In the Irish Republic there were 307 anti-migrant protests in 2022, while in 2023 there have already been 64 demonstrations. The far-right protest outside asylum reception cases, scaring and intimidating the people inside, including families.
Niall McConnell, leader of the Irish Nationalist Catholic Party, claims “The indigenous Irish are being racially discriminated against.” In reference to England’s colonisation of Ireland in the 16th and 17th centuries, where land was seized and settlers were brought in to ‘anglicise’ the local population, McConnell asserts, “History is repeating itself. The blood of our holy martyrs seeps the Irish soil. The indigenous Irish will continue in our ancestors' footsteps. We will oppose this new plantation as they did in the past. God save Ireland." he continued, "Any resources available in Ireland should be given to the indigenous Irish people first,” suggesting free housing, social welfare, health care and education should be taken away for migrants.
Aoife Gallagher, an analyst at ISD Global thinktank pointed out that, “The far right has been able to rally support by tapping into people's very real grievances”. Anti-migrant protests have been most common in “ignored and deprived” areas, says researcher Aoife Gallagher – which also happens to be where asylum-seekers are disproportionately housed. "The far right is a mixture of the reactionary forces in response to these liberal changes in the country… and the old school Catholic conservatives,” she said. The far-right is ultimately a byproduct of Ireland’s failed political system that has failed to get to grips with the multi-pronged crisis gripping the country, claims Gallagher.

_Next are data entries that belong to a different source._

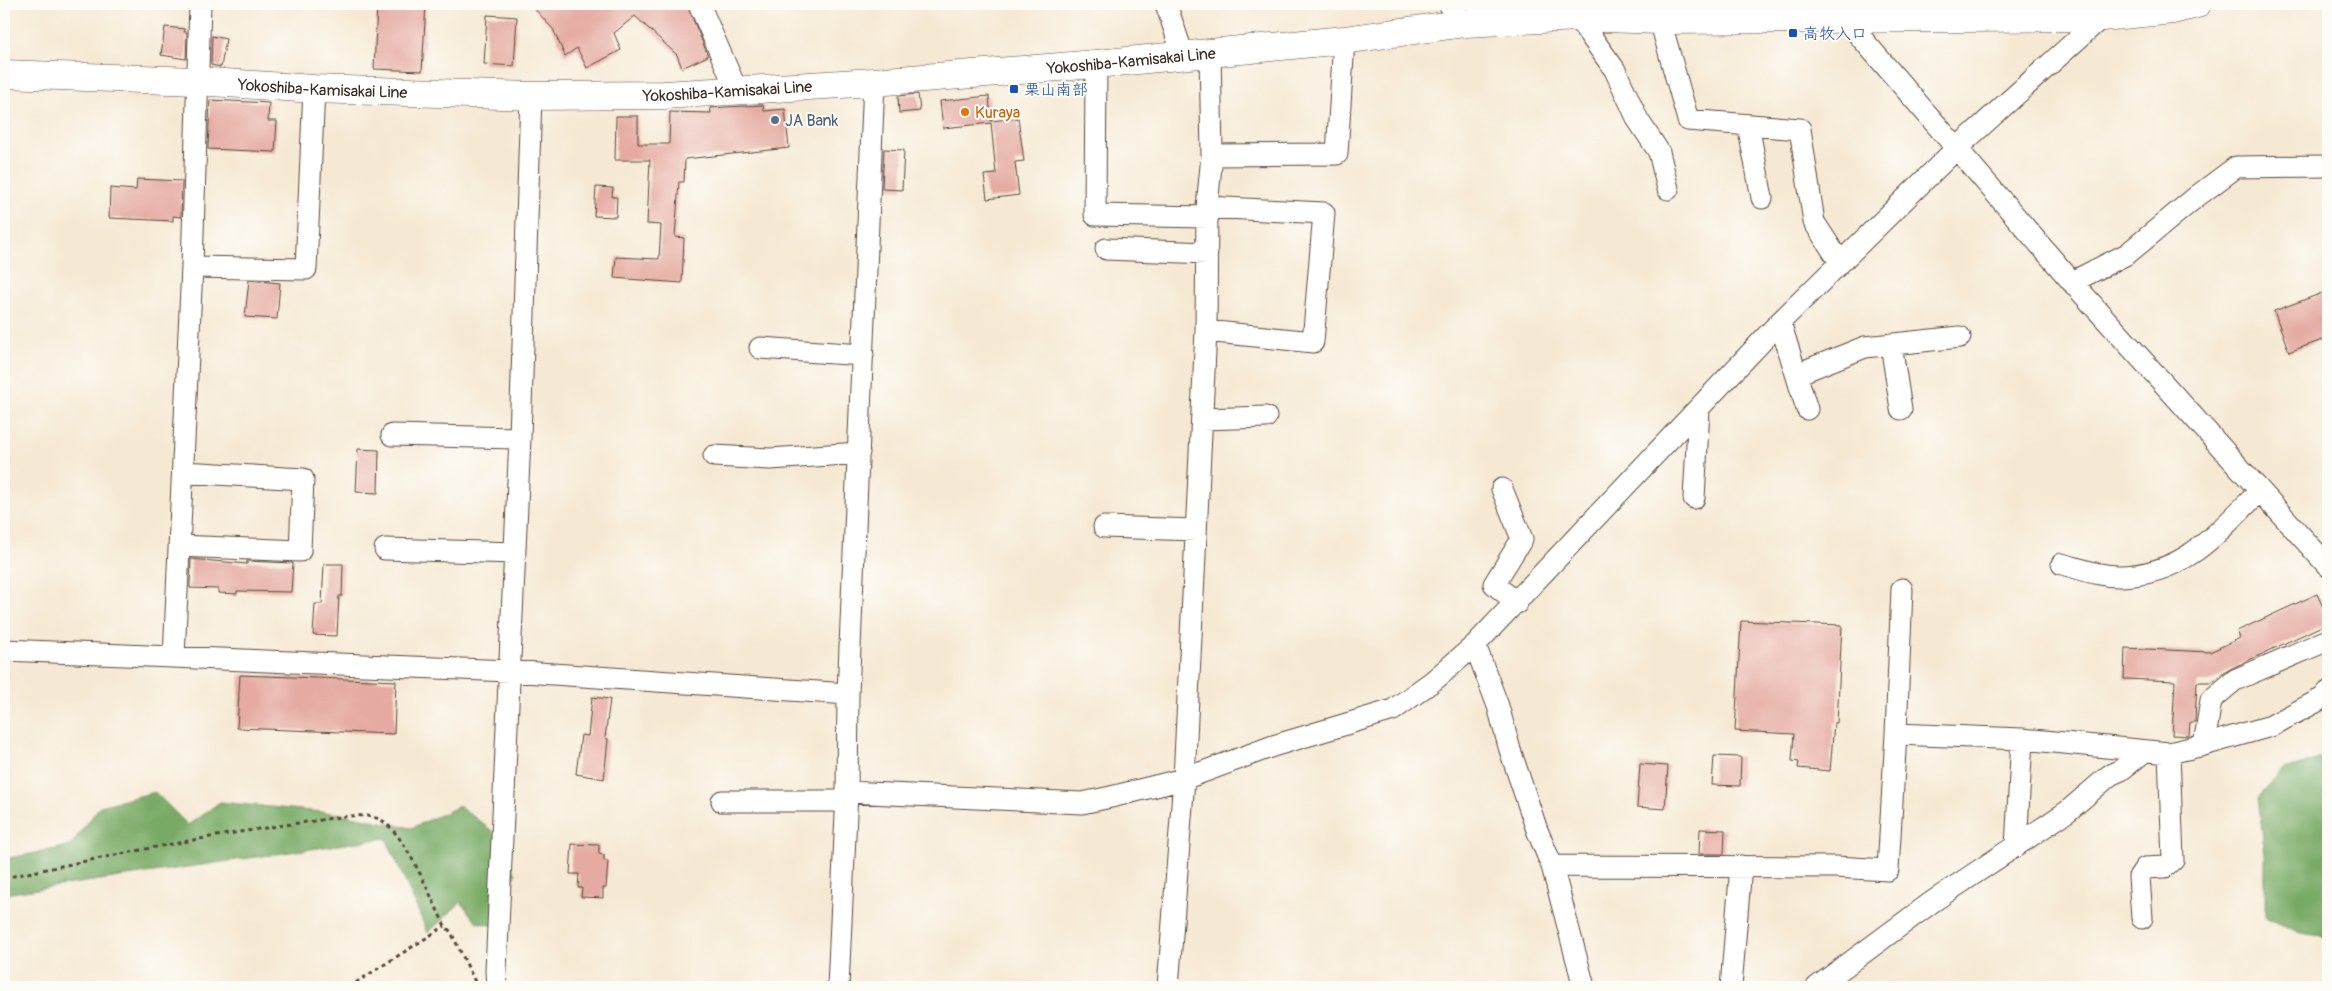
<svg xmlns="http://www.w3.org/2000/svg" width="2332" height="991" viewBox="0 0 2332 991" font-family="Pangolin,'Klee One',sans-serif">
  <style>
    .forest { fill: #78aa65; stroke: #5a6a42 }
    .building { fill: #e5aba2 }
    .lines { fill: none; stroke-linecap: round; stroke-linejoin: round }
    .minor-casing { stroke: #574739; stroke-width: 23 }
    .major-casing { stroke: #574739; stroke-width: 29 }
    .path { stroke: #574739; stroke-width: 3; stroke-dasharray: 4 4; stroke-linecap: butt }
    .minor { stroke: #fff; stroke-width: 21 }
    .major { stroke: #fff; stroke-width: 28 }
    .transit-dot { fill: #1a4fb4; stroke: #fdfcf7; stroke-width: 2 }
    .food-dot { fill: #e8710a; stroke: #fdfcf7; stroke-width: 2 }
    .service-dot { fill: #5c6f8a; stroke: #fdfcf7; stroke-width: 2 }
    .labels { text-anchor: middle; stroke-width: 4; stroke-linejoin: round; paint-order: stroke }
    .transit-label { font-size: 16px; fill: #164399; stroke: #fdfcf7; text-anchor: start }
    .street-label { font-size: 16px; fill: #3b2a1e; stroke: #fdfcf7 }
    .food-label { font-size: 16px; fill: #c56008; stroke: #fdfcf7; text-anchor: start }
    .service-label { font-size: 16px; fill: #4e5e75; stroke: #fdfcf7; text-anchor: start }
  </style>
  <rect width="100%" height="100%" fill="#fdfcf7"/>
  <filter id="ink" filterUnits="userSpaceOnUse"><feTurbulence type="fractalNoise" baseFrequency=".02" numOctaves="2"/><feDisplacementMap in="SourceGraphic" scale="10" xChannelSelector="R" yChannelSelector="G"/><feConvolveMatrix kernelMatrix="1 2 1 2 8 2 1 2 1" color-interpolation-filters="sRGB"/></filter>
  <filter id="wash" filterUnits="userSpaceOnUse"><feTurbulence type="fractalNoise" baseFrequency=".0096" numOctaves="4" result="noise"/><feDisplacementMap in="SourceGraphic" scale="20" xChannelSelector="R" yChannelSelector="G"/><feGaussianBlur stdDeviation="1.12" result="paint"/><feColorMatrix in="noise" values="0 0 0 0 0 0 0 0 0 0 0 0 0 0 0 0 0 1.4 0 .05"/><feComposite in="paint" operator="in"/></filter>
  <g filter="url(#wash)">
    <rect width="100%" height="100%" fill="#f6e9d4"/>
    <path class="forest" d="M 2328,756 L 2328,937 L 2300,933 L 2265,917 L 2265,856 L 2258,798 L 2282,771 Z
      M 155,792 L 188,825 L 220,802 L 342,814 L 411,828 L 460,806 L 492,831 L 516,874 L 495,926 L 476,922 L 461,902 L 428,933 L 386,838 L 4,894 L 4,859 L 70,846 L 100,806 Z"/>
    <g id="blocks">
      <path class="building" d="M 377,4 L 426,4 L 422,71 L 374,69 Z
        M 530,4 L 687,4 L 708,56 L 682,68 L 677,55 L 635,16 L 614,33 L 621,50 L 587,68 L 577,48 L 565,56 L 553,29 Z
        M 487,15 L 517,17 L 514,66 L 484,64 Z
        M 165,27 L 185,29 L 184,32 L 187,32 L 186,59 L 161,55 Z
        M 212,36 L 226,39 L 221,67 L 211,65 Z
        M 918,94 L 920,111 L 899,113 L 898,96 Z
        M 989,96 L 991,121 L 1018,118 L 1024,161 L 1015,162 L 1019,195 L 987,199 L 984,175 L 996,174 L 991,123 L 943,128 L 940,101 Z
        M 210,100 L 269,103 L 268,121 L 277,121 L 275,152 L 208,149 Z
        M 763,105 L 764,111 L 785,109 L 789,148 L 685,159 L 684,182 L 679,182 L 675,237 L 684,238 L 682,283 L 614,278 L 616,257 L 659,259 L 661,225 L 647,224 L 650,160 L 615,160 L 616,116 L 638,116 L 638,144 L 669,144 L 670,112 L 711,113 L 710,108 Z
        M 884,149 L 904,150 L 902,190 L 882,189 Z
        M 137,179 L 182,181 L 181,217 L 173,216 L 173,221 L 109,218 L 110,188 L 136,190 Z
        M 596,187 L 613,188 L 612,197 L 617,197 L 616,217 L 594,216 Z
        M 249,280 L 280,283 L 277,319 L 245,317 Z
        M 2328,291 L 2328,338 L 2289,352 L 2274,311 Z
        M 358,449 L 379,450 L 378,493 L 356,492 Z
        M 191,559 L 247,564 L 247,561 L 293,563 L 291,592 L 237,591 L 237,594 L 218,593 L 218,589 L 190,588 Z
        M 324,564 L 343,564 L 342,596 L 339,596 L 337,636 L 313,635 L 315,604 L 322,604 Z
        M 2317,594 L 2328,618 L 2328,623 L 2230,669 L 2211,682 L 2197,682 L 2195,722 L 2190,722 L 2189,736 L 2172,735 L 2175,681 L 2124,679 L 2125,648 L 2210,652 L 2240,638 L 2237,631 Z
        M 1741,621 L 1842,625 L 1837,723 L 1834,723 L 1830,771 L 1798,768 L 1799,762 L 1792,761 L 1794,734 L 1735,731 Z
        M 240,675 L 396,681 L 394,734 L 237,728 Z
        M 592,697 L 610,699 L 605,738 L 608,739 L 604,779 L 576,774 L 581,735 L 588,736 Z
        M 1714,756 L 1741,757 L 1740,786 L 1712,785 Z
        M 1640,764 L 1668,766 L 1665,809 L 1637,807 Z
        M 1700,829 L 1725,830 L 1724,854 L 1699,854 Z
        M 572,844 L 599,845 L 599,854 L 604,855 L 604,861 L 608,861 L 606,888 L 603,888 L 603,898 L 581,897 L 582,888 L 578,888 L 579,874 L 570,874 Z"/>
    </g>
  </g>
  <g filter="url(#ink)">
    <use href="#blocks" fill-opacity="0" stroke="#574739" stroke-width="1"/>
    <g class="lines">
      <g class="minor-casing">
        <path id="minor" d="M 699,4 L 737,91
          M 1166,4 L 1183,55
          M 1449,4 L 1465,23
          M 1577,17 L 1615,70 L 1638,120 L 1659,152 L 1668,189
          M 1845,19 L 2072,282 L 2328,566
          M 1660,20 L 1688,120 L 1800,129 L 1814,222 L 1840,262
          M 1096,64 L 1095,215 L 1208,217
          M 1748,125 L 1762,198
          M 1212,155 L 1337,154 L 1344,40
          M 1106,249 L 1207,253
          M 192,267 L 306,269 L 314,89
          M 2072,282 L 2127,254 L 2196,197 L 2236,167 L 2328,166
          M 1780,322 L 1807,409
          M 1206,331 L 1313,342 L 1324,213 L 1207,207
          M 1891,344 L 1901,409
          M 760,348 L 863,355
          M 1797,374 L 1865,347 L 1960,337
          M 1202,419 L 1266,417
          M 392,435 L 520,438
          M 714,456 L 770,459 L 859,453
          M 1502,489 L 1522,539 L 1494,584 L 1517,603
          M 1694,498 L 1699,409
          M 1104,527 L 1196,530
          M 179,546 L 300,551 L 303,479 L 183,472
          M 385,549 L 515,553
          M 2062,564 C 2081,569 2102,577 2122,576 C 2186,574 2217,532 2260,491
          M 1475,645 L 1498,706 L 1510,750 L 1537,830 L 1552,866 L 1584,987
          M 4,650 L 509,671 L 848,694
          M 174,657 L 192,267 L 200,4
          M 1896,734 L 2022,739 L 2169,753 L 2204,745 L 2271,726 L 2323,698 L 2328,692
          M 2204,745 L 2211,700 L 2235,680 L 2328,640
          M 847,792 L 1082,803 L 1111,797 L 1184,779 L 1273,746 L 1393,710 L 1433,681 L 1475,645 L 1780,322 L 1956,149 L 2102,17
          M 722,801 L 847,801
          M 2016,847 L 2022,739
          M 1552,866 L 1835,867 L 1888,870 L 1896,734 L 1902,589
          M 2142,918 L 2139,877 L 2145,868 L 2165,867 L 2173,860 L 2169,753
          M 497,987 L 496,971 L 520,438 L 531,96
          M 838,987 L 847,792 L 848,694 L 874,82
          M 1168,987 L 1184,779 L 1206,331 L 1207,207 L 1212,155 L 1210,52
          M 1731,987 L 1741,866
          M 1817,987 L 1932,902 L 2068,811 L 2110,775 L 2121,770 L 2145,751"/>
      </g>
      <g class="major-casing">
        <g id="major">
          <path id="s1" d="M 4,74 L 196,81 L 314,89 L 531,96 L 664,95 L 874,82 L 1096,64 L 1344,40 L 1465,23 L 1577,17 L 1660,20 L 2102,17 L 2173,10 L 2197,4"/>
        </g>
      </g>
      <path class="path" d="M 4,878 C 104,857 204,836 306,822 C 326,820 363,810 381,820 C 405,833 432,900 445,926 L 451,932 L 476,984
        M 349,987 L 445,926"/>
      <use href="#minor" class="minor"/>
      <use href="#major" class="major"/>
    </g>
  </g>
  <g class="transit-dot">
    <rect x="1788" y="28" width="10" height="10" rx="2.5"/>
    <rect x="1009" y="84" width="10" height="10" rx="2.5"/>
  </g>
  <circle class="food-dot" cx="965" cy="112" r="5"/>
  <circle class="service-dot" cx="775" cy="120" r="5"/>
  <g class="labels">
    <g class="transit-label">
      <text x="1803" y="39">高牧入口</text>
      <text x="1024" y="95">栗山南部</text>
    </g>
    <g class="street-label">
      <text dy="6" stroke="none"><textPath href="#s1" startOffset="1129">Yokoshiba-Kamisakai Line</textPath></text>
      <text dy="6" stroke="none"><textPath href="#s1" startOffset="319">Yokoshiba-Kamisakai Line</textPath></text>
      <text dy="6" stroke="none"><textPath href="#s1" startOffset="724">Yokoshiba-Kamisakai Line</textPath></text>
    </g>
    <g class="food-label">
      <text x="975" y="118">Kuraya</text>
    </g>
    <g class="service-label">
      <text x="785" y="126">JA Bank</text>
    </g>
  </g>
  <rect width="2332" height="991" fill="none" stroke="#fdfcf7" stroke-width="20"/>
</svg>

Brian Killoran of the Immigrant Council, links the growth of the far right to several crises gripping Ireland, including a housing emergency and crumbling health services, traced back to the 2008 recession and the period of austerity that followed.
“The far right is a lightning rod,” he explained. “They are harnessing dissatisfaction in communities and blaming migrants when actually there are much bigger structural problems.” He said the movement was losing sight of the “bigger picture” and proposing “simplistic and short-term solutions”.
Attitudes towards immigrants in Ireland are among the least positive in Europe. Among Irish-born adults, some 58% support white foreigners moving to the country, but only 41% for Muslims and 25% for Roma people, according to a study by the Economic and Social Research Institute.